| GOAL OF THE EXERCISE |
Go through the data and tally the lines that hold the string "span". Reply with the total alone.

╭─ INPUT

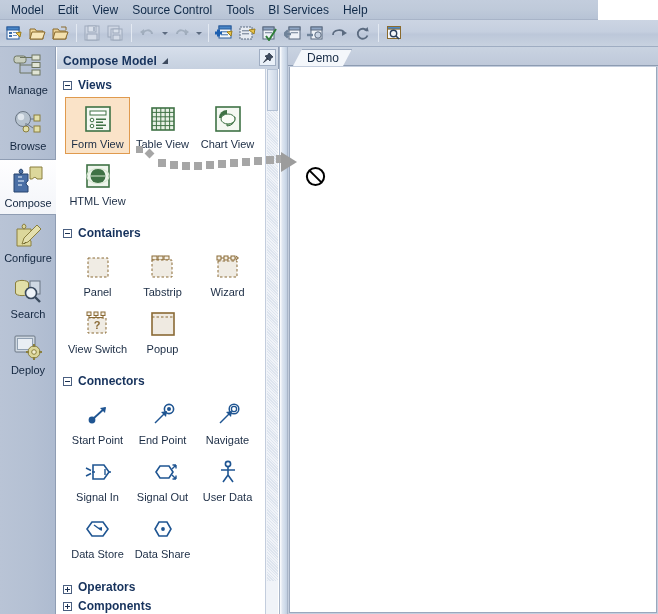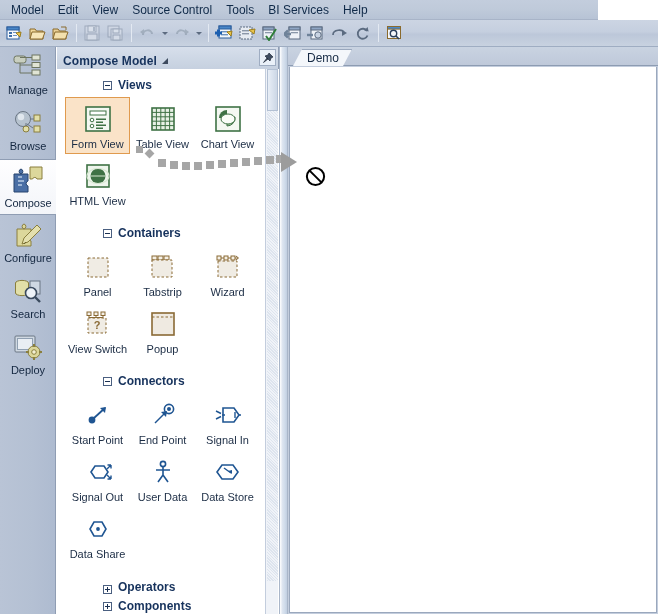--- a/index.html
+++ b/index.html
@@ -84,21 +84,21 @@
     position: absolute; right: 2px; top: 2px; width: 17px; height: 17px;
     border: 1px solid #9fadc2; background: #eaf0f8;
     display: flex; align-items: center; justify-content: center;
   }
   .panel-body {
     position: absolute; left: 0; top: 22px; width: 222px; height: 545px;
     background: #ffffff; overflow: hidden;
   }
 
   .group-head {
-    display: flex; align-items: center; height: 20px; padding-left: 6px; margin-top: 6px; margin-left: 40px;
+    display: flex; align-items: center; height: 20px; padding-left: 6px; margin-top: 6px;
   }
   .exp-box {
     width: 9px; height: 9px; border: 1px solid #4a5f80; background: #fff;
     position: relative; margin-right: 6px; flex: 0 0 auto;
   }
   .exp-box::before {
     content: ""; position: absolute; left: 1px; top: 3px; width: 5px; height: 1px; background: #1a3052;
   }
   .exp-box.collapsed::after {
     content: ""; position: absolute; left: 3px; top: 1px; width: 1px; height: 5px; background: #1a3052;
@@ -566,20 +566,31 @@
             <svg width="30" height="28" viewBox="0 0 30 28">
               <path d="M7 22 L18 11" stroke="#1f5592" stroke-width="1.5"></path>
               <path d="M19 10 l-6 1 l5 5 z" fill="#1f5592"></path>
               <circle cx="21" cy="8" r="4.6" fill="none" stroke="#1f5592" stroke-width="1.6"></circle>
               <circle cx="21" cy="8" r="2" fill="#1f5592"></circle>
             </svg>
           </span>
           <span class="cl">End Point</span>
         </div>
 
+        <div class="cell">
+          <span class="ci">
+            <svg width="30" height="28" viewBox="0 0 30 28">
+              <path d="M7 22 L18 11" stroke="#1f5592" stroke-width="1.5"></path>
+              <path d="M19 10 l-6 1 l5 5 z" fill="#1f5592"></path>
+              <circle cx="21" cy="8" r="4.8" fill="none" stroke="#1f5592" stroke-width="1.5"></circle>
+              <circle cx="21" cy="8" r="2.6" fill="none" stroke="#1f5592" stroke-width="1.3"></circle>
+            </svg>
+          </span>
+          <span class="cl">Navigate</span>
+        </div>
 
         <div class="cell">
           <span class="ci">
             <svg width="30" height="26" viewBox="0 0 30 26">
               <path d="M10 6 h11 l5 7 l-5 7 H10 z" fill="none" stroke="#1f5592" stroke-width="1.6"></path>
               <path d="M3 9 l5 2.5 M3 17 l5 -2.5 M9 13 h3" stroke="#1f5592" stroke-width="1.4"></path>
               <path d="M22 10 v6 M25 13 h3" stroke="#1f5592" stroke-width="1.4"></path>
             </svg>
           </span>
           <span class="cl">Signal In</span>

╰─

| WRITTEN RESPONSE |
8